● Given records
****

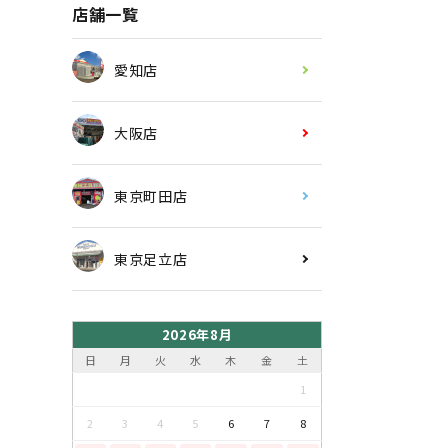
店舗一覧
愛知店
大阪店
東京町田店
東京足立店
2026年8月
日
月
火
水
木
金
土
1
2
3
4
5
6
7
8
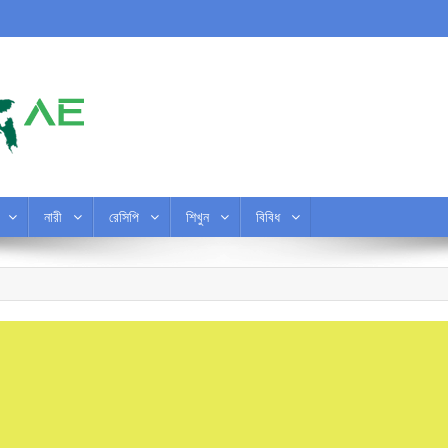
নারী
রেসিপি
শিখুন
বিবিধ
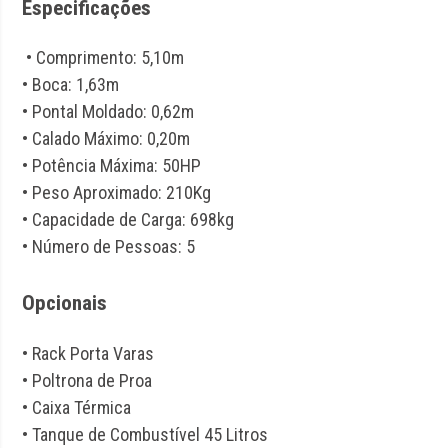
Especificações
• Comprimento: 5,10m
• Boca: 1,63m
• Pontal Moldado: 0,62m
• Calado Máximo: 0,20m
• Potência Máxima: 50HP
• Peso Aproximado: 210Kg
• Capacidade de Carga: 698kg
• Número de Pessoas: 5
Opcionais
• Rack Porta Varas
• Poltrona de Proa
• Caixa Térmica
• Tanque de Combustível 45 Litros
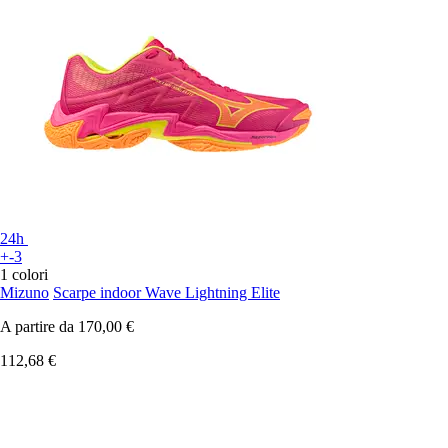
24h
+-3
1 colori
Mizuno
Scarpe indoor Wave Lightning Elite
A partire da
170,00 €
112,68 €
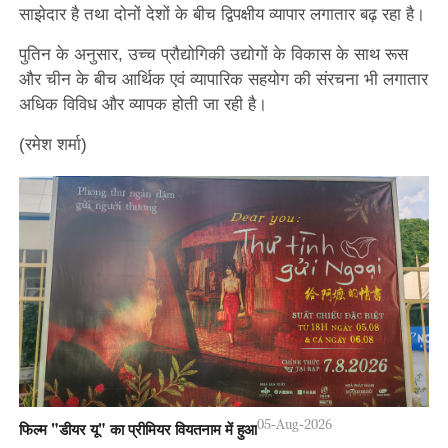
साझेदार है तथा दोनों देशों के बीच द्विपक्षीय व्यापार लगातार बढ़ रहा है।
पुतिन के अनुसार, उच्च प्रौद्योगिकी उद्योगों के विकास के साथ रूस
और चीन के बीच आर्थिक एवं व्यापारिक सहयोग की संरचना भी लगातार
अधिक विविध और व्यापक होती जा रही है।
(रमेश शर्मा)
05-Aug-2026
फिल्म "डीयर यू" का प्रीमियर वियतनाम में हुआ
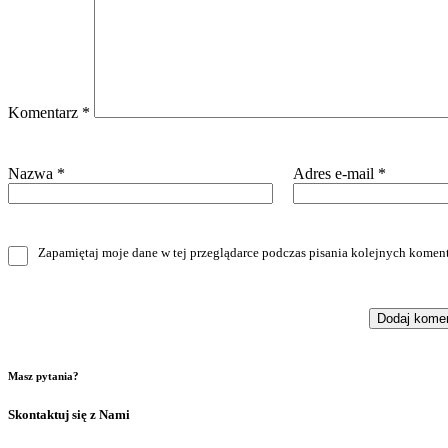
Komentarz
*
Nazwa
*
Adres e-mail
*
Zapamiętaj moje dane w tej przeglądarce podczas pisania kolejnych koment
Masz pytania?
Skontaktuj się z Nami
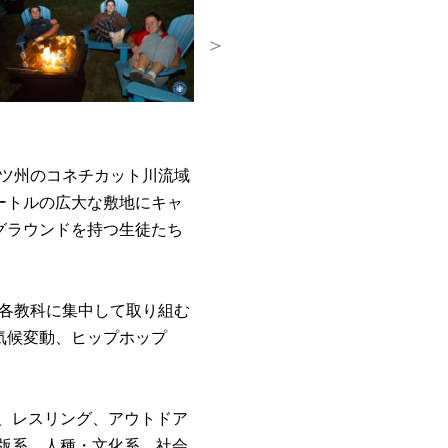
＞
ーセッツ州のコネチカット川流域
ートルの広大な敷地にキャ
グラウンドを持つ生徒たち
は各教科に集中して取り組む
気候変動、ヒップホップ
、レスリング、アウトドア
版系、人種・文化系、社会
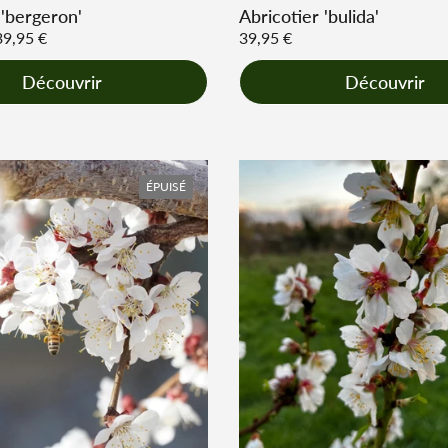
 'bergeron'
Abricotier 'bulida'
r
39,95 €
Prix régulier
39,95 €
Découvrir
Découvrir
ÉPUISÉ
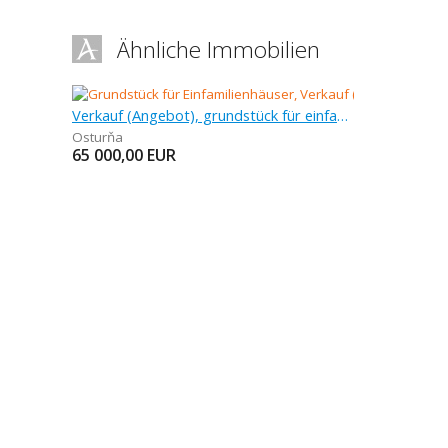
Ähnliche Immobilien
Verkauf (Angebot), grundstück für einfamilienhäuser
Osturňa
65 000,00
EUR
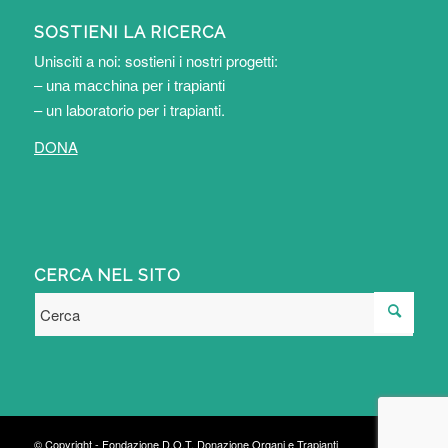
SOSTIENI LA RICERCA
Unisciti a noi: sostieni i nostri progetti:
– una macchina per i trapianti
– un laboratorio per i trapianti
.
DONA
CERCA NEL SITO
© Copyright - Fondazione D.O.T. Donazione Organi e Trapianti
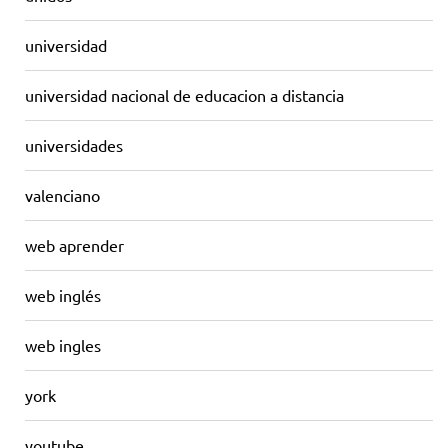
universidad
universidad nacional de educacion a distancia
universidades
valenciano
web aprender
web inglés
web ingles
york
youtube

****

● Requirement
Pictures are to be dropped; every line of the records is to be returned unchanged.

● Expected output
店舗一覧
愛知店
大阪店
東京町田店
東京足立店
2026年8月
日
月
火
水
木
金
土
1
2
3
4
5
6
7
8
নারী
রেসিপি
শিখুন
বিবিধ
Especificações
• Comprimento: 5,10m
• Boca: 1,63m
• Pontal Moldado: 0,62m
• Calado Máximo: 0,20m
• Potência Máxima: 50HP
• Peso Aproximado: 210Kg
• Capacidade de Carga: 698kg
• Número de Pessoas: 5
Opcionais
• Rack Porta Varas
• Poltrona de Proa
• Caixa Térmica
• Tanque de Combustível 45 Litros
24h
+-3
1 colori
Mizuno
Scarpe indoor Wave Lightning Elite
A partire da
170,00 €
112,68 €
साझेदार है तथा दोनों देशों के बीच द्विपक्षीय व्यापार लगातार बढ़ रहा है।
पुतिन के अनुसार, उच्च प्रौद्योगिकी उद्योगों के विकास के साथ रूस
और चीन के बीच आर्थिक एवं व्यापारिक सहयोग की संरचना भी लगातार
अधिक विविध और व्यापक होती जा रही है।
(रमेश शर्मा)
05-Aug-2026
फिल्म "डीयर यू" का प्रीमियर वियतनाम में हुआ
Komentarz
*
Nazwa
*
Adres e-mail
*
Zapamiętaj moje dane w tej przeglądarce podczas pisania kolejnych koment
Masz pytania?
Skontaktuj się z Nami
＞
ーセッツ州のコネチカット川流域
ートルの広大な敷地にキャ
グラウンドを持つ生徒たち
は各教科に集中して取り組む
気候変動、ヒップホップ
、レスリング、アウトドア
版系、人種・文化系、社会
 'bergeron'
Abricotier 'bulida'
r
39,95 €
Prix régulier
39,95 €
Découvrir
Découvrir
ÉPUISÉ
Ähnliche Immobilien
Verkauf (Angebot), grundstück für einfamilienhäuser
Osturňa
65 000,00
EUR
SOSTIENI LA RICERCA
Unisciti a noi: sostieni i nostri progetti:
– una macchina per i trapianti
– un laboratorio per i trapianti
.
DONA
CERCA NEL SITO
© Copyright - Fondazione D.O.T. Donazione Organi e Trapianti
universidad
universidad nacional de educacion a distancia
universidades
valenciano
web aprender
web inglés
web ingles
york
youtube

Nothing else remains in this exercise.